EXERCISE INSTRUCTIONS: Keep the pictures out of the copy and repeat the records exactly.

Text-based design files:
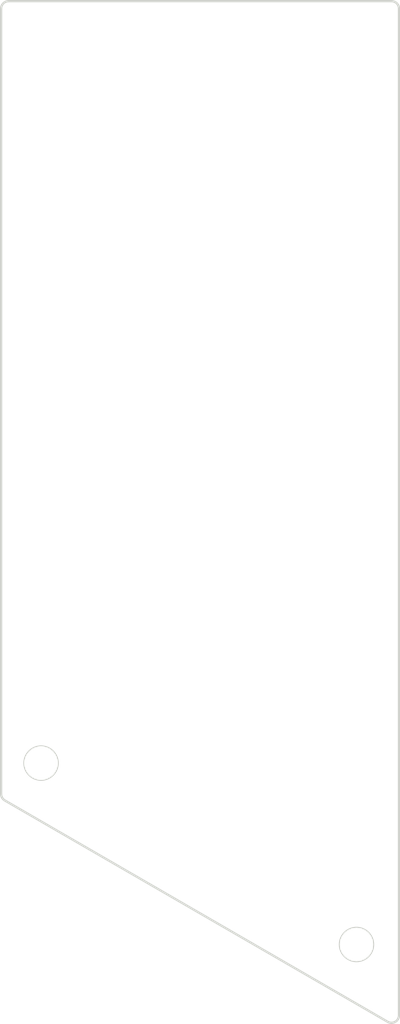
<source format=kicad_pcb>
(kicad_pcb
	(version 20240108)
	(generator "pcbnew")
	(generator_version "8.0")
	(general
		(thickness 1.6)
		(legacy_teardrops no)
	)
	(paper "A3")
	(title_block
		(title "controller_overlay")
		(date "2025-06-17")
		(rev "0.2")
		(company "ceoloide")
	)
	(layers
		(0 "F.Cu" signal)
		(31 "B.Cu" signal)
		(32 "B.Adhes" user "B.Adhesive")
		(33 "F.Adhes" user "F.Adhesive")
		(34 "B.Paste" user)
		(35 "F.Paste" user)
		(36 "B.SilkS" user "B.Silkscreen")
		(37 "F.SilkS" user "F.Silkscreen")
		(38 "B.Mask" user)
		(39 "F.Mask" user)
		(40 "Dwgs.User" user "User.Drawings")
		(41 "Cmts.User" user "User.Comments")
		(42 "Eco1.User" user "User.Eco1")
		(43 "Eco2.User" user "User.Eco2")
		(44 "Edge.Cuts" user)
		(45 "Margin" user)
		(46 "B.CrtYd" user "B.Courtyard")
		(47 "F.CrtYd" user "F.Courtyard")
		(48 "B.Fab" user)
		(49 "F.Fab" user)
	)
	(setup
		(pad_to_mask_clearance 0.05)
		(allow_soldermask_bridges_in_footprints no)
		(pcbplotparams
			(layerselection 0x00010fc_ffffffff)
			(plot_on_all_layers_selection 0x0000000_00000000)
			(disableapertmacros no)
			(usegerberextensions no)
			(usegerberattributes yes)
			(usegerberadvancedattributes yes)
			(creategerberjobfile yes)
			(dashed_line_dash_ratio 12.000000)
			(dashed_line_gap_ratio 3.000000)
			(svgprecision 4)
			(plotframeref no)
			(viasonmask no)
			(mode 1)
			(useauxorigin no)
			(hpglpennumber 1)
			(hpglpenspeed 20)
			(hpglpendiameter 15.000000)
			(pdf_front_fp_property_popups yes)
			(pdf_back_fp_property_popups yes)
			(dxfpolygonmode yes)
			(dxfimperialunits yes)
			(dxfusepcbnewfont yes)
			(psnegative no)
			(psa4output no)
			(plotreference yes)
			(plotvalue yes)
			(plotfptext yes)
			(plotinvisibletext no)
			(sketchpadsonfab no)
			(subtractmaskfromsilk no)
			(outputformat 1)
			(mirror no)
			(drillshape 1)
			(scaleselection 1)
			(outputdirectory "")
		)
	)
	(net 0 "")
	(footprint "ceoloide:mounting_hole_npth" (layer "F.Cu") (at 207.762 89.226))
	(footprint "ceoloide:mounting_hole_npth" (layer "F.Cu") (at 228.694 101.245))
	(gr_arc
		(start 231.513 105.934975)
		(mid 231.262996 106.367974)
		(end 230.763 106.367987)
		(stroke
			(width 0.15)
			(type default)
		)
		(layer "Edge.Cuts")
		(uuid "0a71cc98-8501-45b8-9208-826116934b7d")
	)
	(gr_line
		(start 231.513 39.24)
		(end 231.513 105.934975)
		(stroke
			(width 0.15)
			(type default)
		)
		(layer "Edge.Cuts")
		(uuid "2a19b9be-80f3-4345-ae1d-5bf7a2c32c03")
	)
	(gr_circle
		(center 228.694 101.245)
		(end 229.794 101.245)
		(stroke
			(width 0.15)
			(type default)
		)
		(fill none)
		(layer "Edge.Cuts")
		(uuid "3909954c-c4f7-4397-93d1-5d294e5cfca2")
	)
	(gr_arc
		(start 205.113 39.24)
		(mid 205.259447 38.886447)
		(end 205.613 38.74)
		(stroke
			(width 0.15)
			(type default)
		)
		(layer "Edge.Cuts")
		(uuid "54d41235-8cd3-47d1-a03b-7e87827e3457")
	)
	(gr_circle
		(center 207.762 89.226)
		(end 208.862 89.226)
		(stroke
			(width 0.15)
			(type default)
		)
		(fill none)
		(layer "Edge.Cuts")
		(uuid "58f7c1d9-8f00-40c8-a5ef-5aa5ede0aece")
	)
	(gr_arc
		(start 205.363 91.70329)
		(mid 205.179996 91.520276)
		(end 205.113 91.270278)
		(stroke
			(width 0.15)
			(type default)
		)
		(layer "Edge.Cuts")
		(uuid "5bbf3cc1-f473-4a60-bba6-7333616dce70")
	)
	(gr_line
		(start 205.113 91.270278)
		(end 205.113 39.24)
		(stroke
			(width 0.15)
			(type default)
		)
		(layer "Edge.Cuts")
		(uuid "81b23c42-a1d9-48df-b3bc-aeece74a243b")
	)
	(gr_line
		(start 230.763 106.367987)
		(end 205.363 91.70329)
		(stroke
			(width 0.15)
			(type default)
		)
		(layer "Edge.Cuts")
		(uuid "9682079a-9fe8-4e4d-a06b-47b96c52de76")
	)
	(gr_arc
		(start 231.013 38.74)
		(mid 231.366553 38.886447)
		(end 231.513 39.24)
		(stroke
			(width 0.15)
			(type default)
		)
		(layer "Edge.Cuts")
		(uuid "c1ed33d8-2a54-47fe-8a8a-1dee9d64c33b")
	)
	(gr_line
		(start 205.613 38.74)
		(end 231.013 38.74)
		(stroke
			(width 0.15)
			(type default)
		)
		(layer "Edge.Cuts")
		(uuid "c4fe97ae-09cf-4bb0-b480-6eafcd0f7c36")
	)
)

</source>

ANSWER SPACE:
<source format=kicad_pcb>
(kicad_pcb
	(version 20240108)
	(generator "pcbnew")
	(generator_version "8.0")
	(general
		(thickness 1.6)
		(legacy_teardrops no)
	)
	(paper "A3")
	(title_block
		(title "controller_overlay")
		(date "2025-06-17")
		(rev "0.2")
		(company "ceoloide")
	)
	(layers
		(0 "F.Cu" signal)
		(31 "B.Cu" signal)
		(32 "B.Adhes" user "B.Adhesive")
		(33 "F.Adhes" user "F.Adhesive")
		(34 "B.Paste" user)
		(35 "F.Paste" user)
		(36 "B.SilkS" user "B.Silkscreen")
		(37 "F.SilkS" user "F.Silkscreen")
		(38 "B.Mask" user)
		(39 "F.Mask" user)
		(40 "Dwgs.User" user "User.Drawings")
		(41 "Cmts.User" user "User.Comments")
		(42 "Eco1.User" user "User.Eco1")
		(43 "Eco2.User" user "User.Eco2")
		(44 "Edge.Cuts" user)
		(45 "Margin" user)
		(46 "B.CrtYd" user "B.Courtyard")
		(47 "F.CrtYd" user "F.Courtyard")
		(48 "B.Fab" user)
		(49 "F.Fab" user)
	)
	(setup
		(pad_to_mask_clearance 0.05)
		(allow_soldermask_bridges_in_footprints no)
		(pcbplotparams
			(layerselection 0x00010fc_ffffffff)
			(plot_on_all_layers_selection 0x0000000_00000000)
			(disableapertmacros no)
			(usegerberextensions no)
			(usegerberattributes yes)
			(usegerberadvancedattributes yes)
			(creategerberjobfile yes)
			(dashed_line_dash_ratio 12.000000)
			(dashed_line_gap_ratio 3.000000)
			(svgprecision 4)
			(plotframeref no)
			(viasonmask no)
			(mode 1)
			(useauxorigin no)
			(hpglpennumber 1)
			(hpglpenspeed 20)
			(hpglpendiameter 15.000000)
			(pdf_front_fp_property_popups yes)
			(pdf_back_fp_property_popups yes)
			(dxfpolygonmode yes)
			(dxfimperialunits yes)
			(dxfusepcbnewfont yes)
			(psnegative no)
			(psa4output no)
			(plotreference yes)
			(plotvalue yes)
			(plotfptext yes)
			(plotinvisibletext no)
			(sketchpadsonfab no)
			(subtractmaskfromsilk no)
			(outputformat 1)
			(mirror no)
			(drillshape 1)
			(scaleselection 1)
			(outputdirectory "")
		)
	)
	(net 0 "")
	(footprint "ceoloide:mounting_hole_npth" (layer "F.Cu") (at 207.762 89.226))
	(footprint "ceoloide:mounting_hole_npth" (layer "F.Cu") (at 228.694 101.245))
	(gr_arc
		(start 231.513 105.934975)
		(mid 231.262996 106.367974)
		(end 230.763 106.367987)
		(stroke
			(width 0.15)
			(type default)
		)
		(layer "Edge.Cuts")
		(uuid "0a71cc98-8501-45b8-9208-826116934b7d")
	)
	(gr_line
		(start 231.513 39.24)
		(end 231.513 105.934975)
		(stroke
			(width 0.15)
			(type default)
		)
		(layer "Edge.Cuts")
		(uuid "2a19b9be-80f3-4345-ae1d-5bf7a2c32c03")
	)
	(gr_circle
		(center 228.694 101.245)
		(end 229.794 101.245)
		(stroke
			(width 0.15)
			(type default)
		)
		(fill none)
		(layer "Edge.Cuts")
		(uuid "3909954c-c4f7-4397-93d1-5d294e5cfca2")
	)
	(gr_arc
		(start 205.113 39.24)
		(mid 205.259447 38.886447)
		(end 205.613 38.74)
		(stroke
			(width 0.15)
			(type default)
		)
		(layer "Edge.Cuts")
		(uuid "54d41235-8cd3-47d1-a03b-7e87827e3457")
	)
	(gr_circle
		(center 207.762 89.226)
		(end 208.862 89.226)
		(stroke
			(width 0.15)
			(type default)
		)
		(fill none)
		(layer "Edge.Cuts")
		(uuid "58f7c1d9-8f00-40c8-a5ef-5aa5ede0aece")
	)
	(gr_arc
		(start 205.363 91.70329)
		(mid 205.179996 91.520276)
		(end 205.113 91.270278)
		(stroke
			(width 0.15)
			(type default)
		)
		(layer "Edge.Cuts")
		(uuid "5bbf3cc1-f473-4a60-bba6-7333616dce70")
	)
	(gr_line
		(start 205.113 91.270278)
		(end 205.113 39.24)
		(stroke
			(width 0.15)
			(type default)
		)
		(layer "Edge.Cuts")
		(uuid "81b23c42-a1d9-48df-b3bc-aeece74a243b")
	)
	(gr_line
		(start 230.763 106.367987)
		(end 205.363 91.70329)
		(stroke
			(width 0.15)
			(type default)
		)
		(layer "Edge.Cuts")
		(uuid "9682079a-9fe8-4e4d-a06b-47b96c52de76")
	)
	(gr_arc
		(start 231.013 38.74)
		(mid 231.366553 38.886447)
		(end 231.513 39.24)
		(stroke
			(width 0.15)
			(type default)
		)
		(layer "Edge.Cuts")
		(uuid "c1ed33d8-2a54-47fe-8a8a-1dee9d64c33b")
	)
	(gr_line
		(start 205.613 38.74)
		(end 231.013 38.74)
		(stroke
			(width 0.15)
			(type default)
		)
		(layer "Edge.Cuts")
		(uuid "c4fe97ae-09cf-4bb0-b480-6eafcd0f7c36")
	)
)

</source>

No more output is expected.